Obviously this isn’t easy and it takes skill and planning. It works because it looks and works the same. So now retailers and vendors have to step up their security to ensure that this doesn’t happen. They have to develop and put measures in place to ensure that when a “rogue” terminal shows up on the network that it won’t work. I don’t know what they would be because I don’t know the specifics of how they work, but I’m sure something such as encryption keys or activation keys that have to be entered prior to them coming online is a reasonable possibility. There must be some way of identifying each terminal and not allowing them to come online until they have been “approved” and entered in the system.

The key here is that if we are going to win this war vendors have to design their products in such a way that the plug and play mentality won’t work. Making things easy is great but it doesn’t work. It makes us less secure and makes the lives of the bad guys that much easier.

Dark Reading reports that identity theft and phishing are on the rise at an alarming rate. The bad guys are getting smarter at making emails look legitimate and at making the links look real. More and more the actual link is more realistic instead of being masked in the email. People are getting smarter about checking the link before clicking on them, but if the link looks real in both the email and the status bar it is more likely to be clicked on.

This is why we have to keep pushing forward with user awareness training. People have to learn that clicking on a link in an email is a VERY bad thing. Unless you know that it’s a good link and was sent by a trustworthy source DON’T click on it. This is the word that has to be gotten out to friends and family. Personally I don’t understand how someone could actually buy something that comes to them from someone they don’t know, you are buying it from some place that you don’t know where is, you don’t know the trustworthiness of the seller and mostly from someone who can’t spell, use proper English, or puts “Hey Dude!” in the subject line.

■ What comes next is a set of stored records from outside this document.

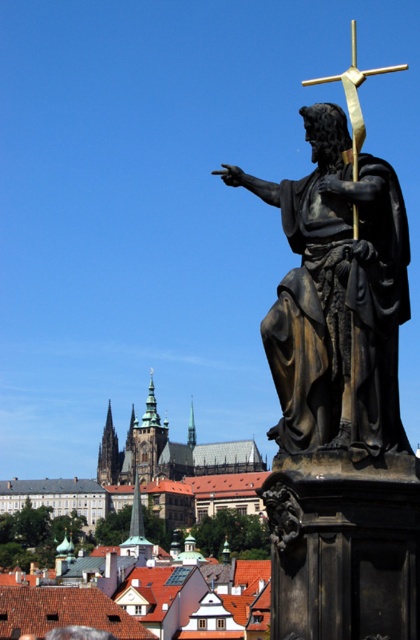
You are standing in front of the statue of the figure holding a golden cross. There is a point marked at coordinates [336,296]. What object is located at that point?

The bronze statue at right is located at point [336,296].

From the picture: You are standing in front of the statue and want to take a photo. There are two points marked in the image at coordinates point (396, 232) and point (351, 109). Which point should you focus on to ensure it appears clearer in your photo?

You should focus on point (396, 232) because it is closer to the camera and will appear clearer in the photo.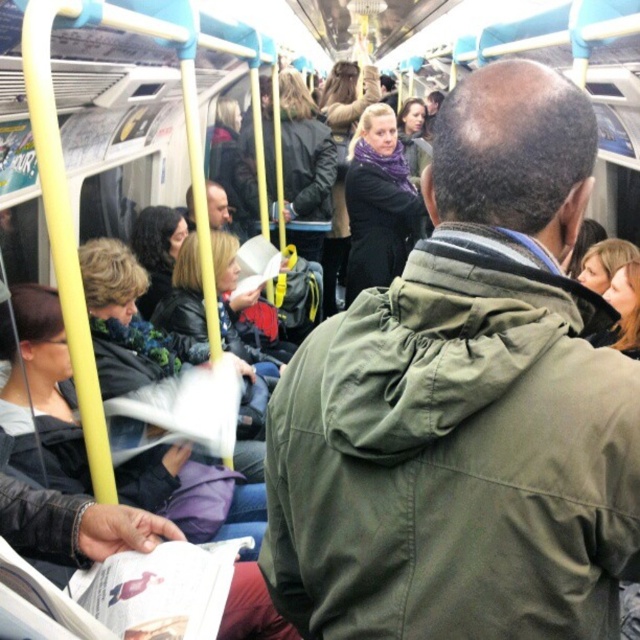
Question: Can you confirm if green matte jacket at center is positioned to the right of matte black jacket at center?

Choices:
 (A) yes
 (B) no

Answer: (A)

Question: Is green matte jacket at center positioned behind matte black jacket at center?

Choices:
 (A) yes
 (B) no

Answer: (B)

Question: Which point is closer to the camera taking this photo?

Choices:
 (A) tap(212, 200)
 (B) tap(314, 563)

Answer: (B)

Question: Is green matte jacket at center wider than matte black jacket at center?

Choices:
 (A) yes
 (B) no

Answer: (A)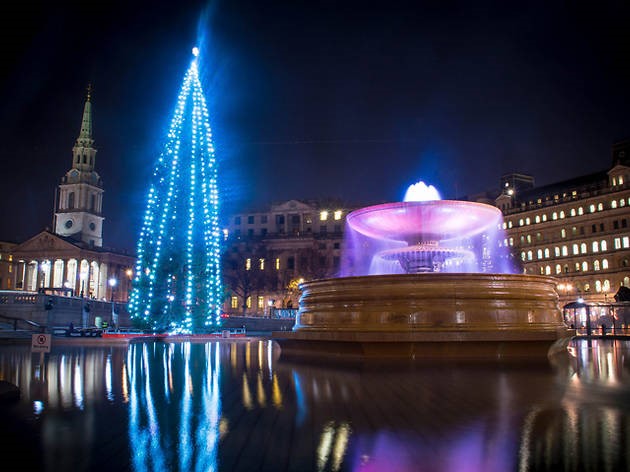
You are a GUI agent. You are given a task and a screenshot of the screen. Output one action in this format:
    pyautogui.click(x=<x>, y=<y>)
    Task: Click on the light
    This screenshot has height=472, width=630.
    Given the screenshot: What is the action you would take?
    pyautogui.click(x=109, y=282), pyautogui.click(x=127, y=273)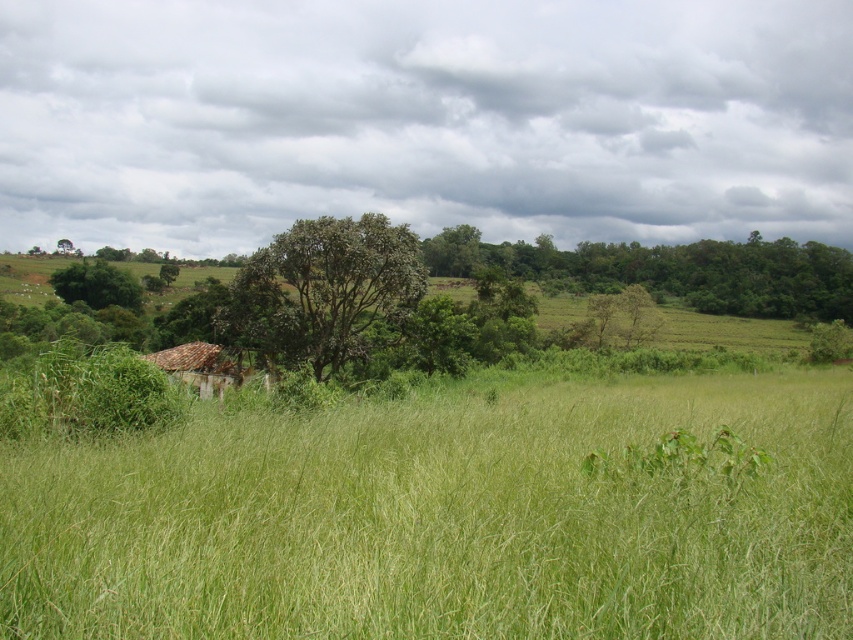
Question: Can you confirm if green grassy field at center is positioned below brown tile roof at center?

Choices:
 (A) no
 (B) yes

Answer: (A)

Question: Is green leafy tree at upper center thinner than green leafy tree at center?

Choices:
 (A) no
 (B) yes

Answer: (A)

Question: Among these points, which one is nearest to the camera?

Choices:
 (A) (105, 280)
 (B) (198, 362)
 (C) (523, 269)
 (D) (364, 224)

Answer: (D)

Question: Among these points, which one is nearest to the camera?

Choices:
 (A) (120, 301)
 (B) (202, 346)
 (C) (680, 412)

Answer: (C)

Question: Does green leafy tree at upper center have a smaller size compared to brown tile roof at center?

Choices:
 (A) yes
 (B) no

Answer: (B)

Question: Among these points, which one is nearest to the camera?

Unfortunately I seem to be in the minority here. I’m a big believer in the adage “With knowledge comes responsibility”. Those of us who know the dangers have to pass that knowledge along to others. We can’t have the attitude that if they are dumb enough to click on the link or give out their credit card info then they deserve what they get. It wouldn’t be right if the only one affected was the person who clicked on the link. What makes it worse is that often they get malware on their PC that makes it a danger to the rest of us.

Martin writes about a new service being offered that allows you to search for your SS# or CC# to see if it has been stolen or compromised. When I saw this I had to drop what I was doing and post about it. Not because it’s BIG news, but because I want as many people as possible to know about this so they can warn their friends. Not because I think the guys who are running it are trying to scam anyone, but b/c it does two things. First, as Martin said, it’s another database that has the potential to be breached. Second, it encourages people to give out information that they don’t need to be giving out.

The site is https://www.stolenidsearch.com/

As I said I’m sure they have good intentions, but I’m not liking the way they are going about it. The site has a Verisign SSL Cert, is a service of TrustedID and is endorsed by the Identity Theft Resource Center. All of these are great organizations that work to keep us secure, but I still don’t like it.